WHAT THE TASK REQUIRES
Although the records include pictures, print only the rest, exactly as written.

Images with bounding boxes:
☆ ☆ ☆ ☆ ☆ ☆ ☆

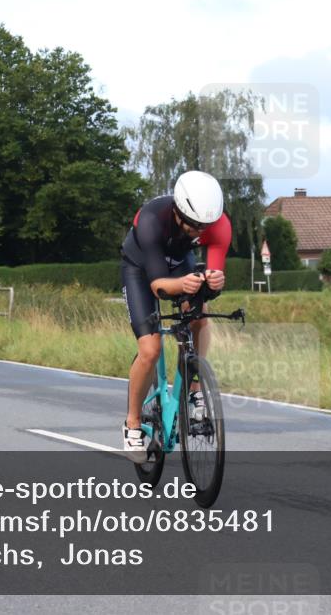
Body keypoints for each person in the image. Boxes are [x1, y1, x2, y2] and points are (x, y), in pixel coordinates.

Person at [119, 171, 231, 460]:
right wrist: (182, 285)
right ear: (178, 212)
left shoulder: (219, 226)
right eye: (193, 225)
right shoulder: (152, 220)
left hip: (180, 264)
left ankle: (194, 394)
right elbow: (157, 285)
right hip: (141, 269)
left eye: (204, 226)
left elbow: (212, 280)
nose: (199, 232)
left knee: (200, 317)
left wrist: (213, 283)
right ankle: (132, 425)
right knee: (150, 349)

☆ ☆ ☆ ☆ ☆ ☆ ☆

ANSWER FOR THIS EXERCISE
Body keypoints for each person in the image. Boxes are [x1, y1, x2, y2] and points are (x, y), in pixel coordinates.

Person at [119, 171, 231, 460]:
right wrist: (182, 285)
right ear: (178, 212)
left shoulder: (219, 226)
right eye: (193, 225)
right shoulder: (152, 220)
left hip: (180, 264)
left ankle: (194, 394)
right elbow: (157, 285)
right hip: (141, 269)
left eye: (204, 226)
left elbow: (212, 280)
nose: (199, 232)
left knee: (200, 317)
left wrist: (213, 283)
right ankle: (132, 425)
right knee: (150, 349)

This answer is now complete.